I’ve been trying to distance myself from the lure of sweets for months now. For example, on the day of my yearly Christmas cookie baking extravaganza back in December, I distracted myself from all the butter and sugar with milk braised chicken. I started prepping the chicken before my baking collaborator left and she demanded the recipe before the dish even got in the oven. The smell of chicken browning in a pool of butter made me forget all about the cookies cooling on the table.
All I can say is that the simplicity of this dish is amazing. Please don’t let the idea of milk baking into a curdled mess keep you from trying this at home. The liquid can be strained once the chicken is removed. And what you’ll be rewarded with is succulent chicken and a silky brothy sauce. If loving that is wrong, I don’t want to be right.
Milk Braised Chicken
- 1 whole chicken, approximately 3 1/2 to 4 pounds
- 1 stick of butter
- 1 tablespoon olive oil
- 1 cinnamon stick
- 1 tablespoon dried thyme
- zest of 2 lemons
- 4 cloves of garlic, skin on
- 3 cups of whole milk
- 1/2 cup half and half
Heat your oven to 375 degrees. Melt the butter and olive oil over medium heat in a dutch oven big enough for the chicken to fit snugly inside.

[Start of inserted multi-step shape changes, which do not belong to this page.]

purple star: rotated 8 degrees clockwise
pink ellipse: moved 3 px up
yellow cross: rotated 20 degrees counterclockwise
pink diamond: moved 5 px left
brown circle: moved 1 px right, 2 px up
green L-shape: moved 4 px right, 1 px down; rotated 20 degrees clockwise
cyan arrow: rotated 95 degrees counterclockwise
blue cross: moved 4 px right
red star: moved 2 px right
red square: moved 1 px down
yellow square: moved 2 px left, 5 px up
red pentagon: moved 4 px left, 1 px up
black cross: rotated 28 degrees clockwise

Remove the bag from inside the chicken, pat the chicken dry with paper towels and season with salt and pepper. Brown the chicken in the dutch oven, turning occasionally, until it is golden.
Once the chicken is well browned on both sides, remove the pan from the heat, and transfer the chicken to a platter. Carefully empty the dutch oven of the used oil and butter, leaving as many browned bits on the bottom of the pot as possible.
Return the chicken to the pot, add the remaining ingredients, cover and cook in the oven for 90 minutes. When the chicken is done, carefully transfer it to a cutting board and then strain the juices from the pot through a fine mesh sieve.
Carve the chicken and serve it swimming in the silky milky sauce.